Trapped Nerve

Introduction

This article will talk about a medical condition known as trapped nerve (also known as compressed nerve or pinched nerve). It will also discuss specific types of trapped nerves such as sciatica, carpal tunnel syndrome and radiculopathy. Described below are the symptoms, causes, how to prevent trapped nerves, as well as risk factors, possible treatments and in general what to expect from this condition.

What is a trapped nerve?

  • What is it?
  • Where can it occur?

A trapped nerve is what happens when the tissue that surrounds a nerve (such as bone, cartilage, muscle or tendons) pinches or compresses it.1 This added pressure interferes with the functioning of the nerve and results in the symptoms of the condition.2 Severe cases of a trapped nerve can lead to chronic pain and nerve damage if left untreated.6 

Trapped nerves can occur in a way that seems to be spontaneous, or as a result of surgery. Depending on the procedure the patient underwent as well as other variables, roughly 30% of patients report a trapped nerve after surgery. Thisis not an uncommon issue. A trapped nerve is known as cutaneous nerve entrapment in this case.6 

Depending on where the affected nerve is located, trapped nerves can appear in any part of the body. For example, if the sciatic nerve (which runs from the lower back down to the feet) is compressed or irritated then symptoms are felt in the feet, toes, back of the leg and buttocks. This is a type of trapped nerve known as sciatica.3

Alternatively, when the median nerve in the wrist is compressed, this condition is called carpal tunnel syndrome and is the most common type of trapped nerve. Carpal tunnel syndrome mostly affects the hand, though the wrist, arm and even shoulder can be affected in more severe cases.4

Radiculopathy is another type of trapped nerve. This condition is caused by the compression of nerve roots (which branch out from the spinal cord). Cervical radiculopathy occurs in the cervical section of the spine (which is mostly in the neck), whilst lumbar radiculopathy occurs in the lumbar section (the lower back). Cervical radiculopathy can therefore lead to symptoms located in the neck, arm, hand, or shoulder.5 Lumbar radiculopathy results in symptoms in the back and legs.7 

Symptoms

A trapped or pinched nerve most commonly results in symptoms such as numbness or a tingling/pins-and-needles sensation in the areas affected by the nerve that is being compressed. There can also be muscle weakness or a pain that may feel burning, stabbing, or shooting.1, 3 

Causes

Conditions such as arthritis, thyroid disease, diabetes, pregnancy or spinal stenosis (when the space inside the backbone is too small) can lead to a trapped nerve. As well as this, poor posture, overuse, repetitive work or movement, a slipped disc (in the spine) or an injury may also cause this condition.1, 2 

Prevention

Not all cases of trapped nerves can be prevented, particularly those that result from surgery. However, having good posture, not doing repetitive activities for too long, and not remaining in one position for an extended period of time can help reduce the risk of trapped nerves arising spontaneously. Having a balanced, healthy diet, exercising regularly, quitting smoking (if you smoke) or losing weight (if you are overweight) will also help.2, 3 

Treatments

If the pain from a trapped nerve is getting worse, is getting in the way of your everyday life, and has not improved after a week or two, then it is important to see a doctor.3 

A medical professional will conduct a physical examination to determine if you have a trapped nerve. This involves testing your reflexes and how well your muscles can move.2 They may also ask you questions. You may also undergo an MRI or CT scan to determine which tissues are pressing on the nerve.1 

If the doctor finds that you do have a trapped nerve, there are plenty of nonsurgical treatment options.
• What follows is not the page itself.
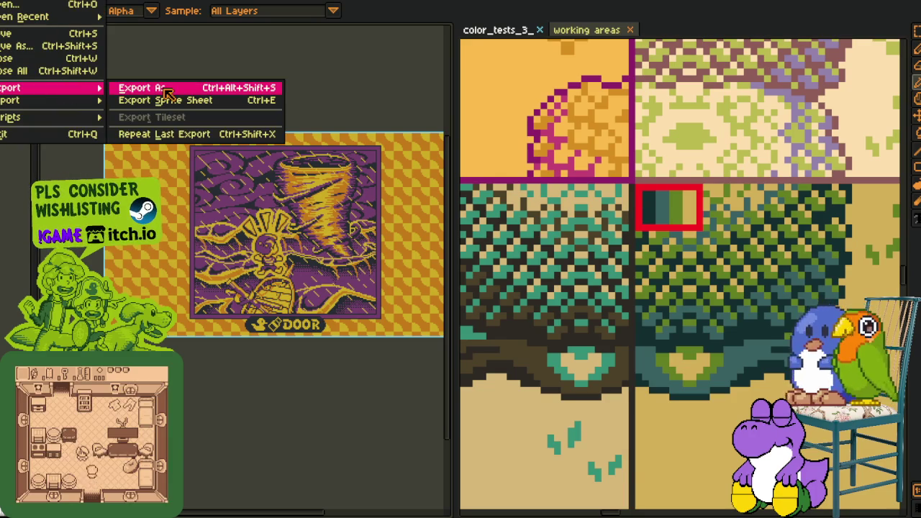
pyautogui.click(144, 86)
pyautogui.click(712, 428)
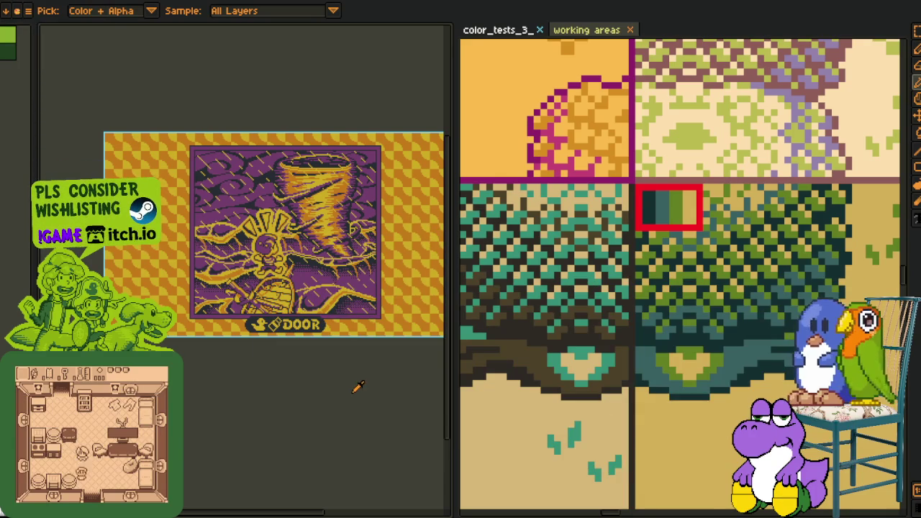
pyautogui.press('ctrl+Tab')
Exercise stretches, massages or physiotherapy is often enough to sort the problem and decrease tension in muscles and soft tissue, reducing pressure on the nerve.8 NSAIDs (non-steroid anti-inflammatory drugs) like ibuprofen can be given to act as pain relief in the meantime. 

For more extreme pain which will not be relieved by oral painkillers, a doctor may prescribe painkiller injections containing drugs such as narcotics or steroids (such as hydrocortisone). Steroid injections must be administered by a medical professional, and most take a few days to kick in, however, can last up to a few months. They can be injected into a joint, a muscle, the spine or the blood and work by decreasing the inflammation (swelling) in that area (or throughout the whole body, if injected into the blood).9 

Heat packs can be used on the affected area to ease the pain, however, care must be taken if the area is numb not to burn/scald yourself.3 With trapped nerves such as sciatica, placing a cushion between or under the knees whilst sleeping may give some relief.3 Changing sleep position may also help.2 Whilst it may be painful to move about with a trapped nerve, it is much better to do so and go about everyday life, as you may get better faster.3 

In cases of trapped nerve such as carpal tunnel syndrome, splints can be used to keep the wrist in a fixed position that decreases pressure on the nerve.8 Corticosteroid injection is also a possible treatment for this condition.10 

  • NSAIDS
  • Oral corticosteroids
  • Narcotics
  • Steroid injections
  • Physical therapy
  • Splint
  • Surgery

How long does a trapped nerve last?

Most trapped nerves return to normal within 6-12 weeks of first-line treatments such as physical therapy or NSAIDs.2 How long they last depends on factors like your body’s immune response, the degree of compression of the nerve and the cause of the inflammation.2 If the trapped nerve is still bothering you after a few months, then surgery (such as decompression surgery) may be considered to avoid chronic pain and more serious nerve damage. Surgery comes with its risks and a lengthy recovery, however, hence why simpler treatments are attempted first.2 

Summary

In summary, a trapped nerve occurs when pressure is put on a nerve from surrounding tissue. This affects the nerve’s function and can cause symptoms such as numbness, tingling or pain. There are many causes of trapped nerves, such as repetitive movement or injury, or even surgical mistakes. Many cases of trapped nerves can be prevented by having an active, healthy lifestyle and by avoiding too much repetitive movement or overuse. Treatment is usually fairly straightforward, involving physical therapy and painkillers, however, serious cases can require surgery. If you suspect that you have a trapped nerve, then it is best to speak to a medical professional about the treatment option that is best for you.

References

  1. [Internet]. 2019. Causes and Diagnosis of Trapped Nerve | Blackberry Clinic; [cited 2022 Sep 25]. Available from: https://www.blackberryclinic.co.uk/conditions/trapped-nerve/.
  2. spine-pain-blog. When Will My Pinched Nerve Stop Hurting? Atlanta, GA - Spine Surgery [Internet]. 2020 [cited 2022 Sep 25]. Available from: https://atlantaspineinstitute.com/when-will-my-pinched-nerve-stop-hurting/.
  3. Sciatica. nhs.uk [Internet]. 2017 [cited 2022 Sep 25]. Available from: https://www.nhs.uk/conditions/sciatica/.
  4. Padua L, Coraci D, Erra C, Pazzaglia C, Paolasso I, Loreti C, et al. Carpal tunnel syndrome: clinical features, diagnosis, and management. The Lancet Neurology [Internet]. 2016 [cited 2022 Sep 25]; 15(12):1273–84. Available from: https://www.sciencedirect.com/science/article/pii/S1474442216302319.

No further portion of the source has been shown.